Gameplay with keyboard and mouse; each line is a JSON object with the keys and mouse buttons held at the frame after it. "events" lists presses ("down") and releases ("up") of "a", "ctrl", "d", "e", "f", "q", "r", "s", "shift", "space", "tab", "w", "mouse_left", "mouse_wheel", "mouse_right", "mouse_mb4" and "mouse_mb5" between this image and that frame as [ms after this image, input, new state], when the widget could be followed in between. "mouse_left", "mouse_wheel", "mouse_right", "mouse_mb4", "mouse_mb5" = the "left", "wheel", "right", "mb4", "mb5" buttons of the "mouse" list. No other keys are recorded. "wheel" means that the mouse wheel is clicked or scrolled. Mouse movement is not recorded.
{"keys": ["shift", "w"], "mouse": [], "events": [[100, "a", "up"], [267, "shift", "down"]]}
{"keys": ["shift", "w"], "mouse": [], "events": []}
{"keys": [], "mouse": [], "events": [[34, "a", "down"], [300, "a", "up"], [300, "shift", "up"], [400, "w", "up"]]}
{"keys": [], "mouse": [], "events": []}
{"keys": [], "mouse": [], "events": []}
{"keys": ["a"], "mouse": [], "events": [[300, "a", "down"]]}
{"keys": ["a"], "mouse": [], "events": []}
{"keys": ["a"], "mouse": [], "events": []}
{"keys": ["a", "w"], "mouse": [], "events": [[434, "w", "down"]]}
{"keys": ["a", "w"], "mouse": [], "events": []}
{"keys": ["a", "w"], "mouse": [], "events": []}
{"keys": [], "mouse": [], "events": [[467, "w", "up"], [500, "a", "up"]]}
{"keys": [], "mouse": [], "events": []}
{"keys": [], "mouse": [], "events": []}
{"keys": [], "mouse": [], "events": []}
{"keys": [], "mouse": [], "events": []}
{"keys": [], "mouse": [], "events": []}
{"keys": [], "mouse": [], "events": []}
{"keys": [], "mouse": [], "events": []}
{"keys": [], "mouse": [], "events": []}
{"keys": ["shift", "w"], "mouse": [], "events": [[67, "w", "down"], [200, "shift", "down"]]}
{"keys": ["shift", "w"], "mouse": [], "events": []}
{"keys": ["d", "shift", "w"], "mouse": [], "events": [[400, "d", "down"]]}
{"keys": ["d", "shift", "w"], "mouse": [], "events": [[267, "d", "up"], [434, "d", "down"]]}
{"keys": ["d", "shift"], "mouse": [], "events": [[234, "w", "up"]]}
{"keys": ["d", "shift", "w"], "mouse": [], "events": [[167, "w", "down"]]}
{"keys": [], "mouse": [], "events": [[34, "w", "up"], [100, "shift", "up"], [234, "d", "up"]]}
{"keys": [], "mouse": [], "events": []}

------------------------------

→ **Problem requirements**:
If a line above contains the word "down", list it.

→ **Solution below**:
Gameplay with keyboard and mouse; each line is a JSON object with the keys and mouse buttons held at the frame after it. "events" lists presses ("down") and releases ("up") of "a", "ctrl", "d", "e", "f", "q", "r", "s", "shift", "space", "tab", "w", "mouse_left", "mouse_wheel", "mouse_right", "mouse_mb4" and "mouse_mb5" between this image and that frame as [ms after this image, input, new state], when the widget could be followed in between. "mouse_left", "mouse_wheel", "mouse_right", "mouse_mb4", "mouse_mb5" = the "left", "wheel", "right", "mb4", "mb5" buttons of the "mouse" list. No other keys are recorded. "wheel" means that the mouse wheel is clicked or scrolled. Mouse movement is not recorded.
{"keys": ["shift", "w"], "mouse": [], "events": [[100, "a", "up"], [267, "shift", "down"]]}
{"keys": [], "mouse": [], "events": [[34, "a", "down"], [300, "a", "up"], [300, "shift", "up"], [400, "w", "up"]]}
{"keys": ["a"], "mouse": [], "events": [[300, "a", "down"]]}
{"keys": ["a", "w"], "mouse": [], "events": [[434, "w", "down"]]}
{"keys": ["shift", "w"], "mouse": [], "events": [[67, "w", "down"], [200, "shift", "down"]]}
{"keys": ["d", "shift", "w"], "mouse": [], "events": [[400, "d", "down"]]}
{"keys": ["d", "shift", "w"], "mouse": [], "events": [[267, "d", "up"], [434, "d", "down"]]}
{"keys": ["d", "shift", "w"], "mouse": [], "events": [[167, "w", "down"]]}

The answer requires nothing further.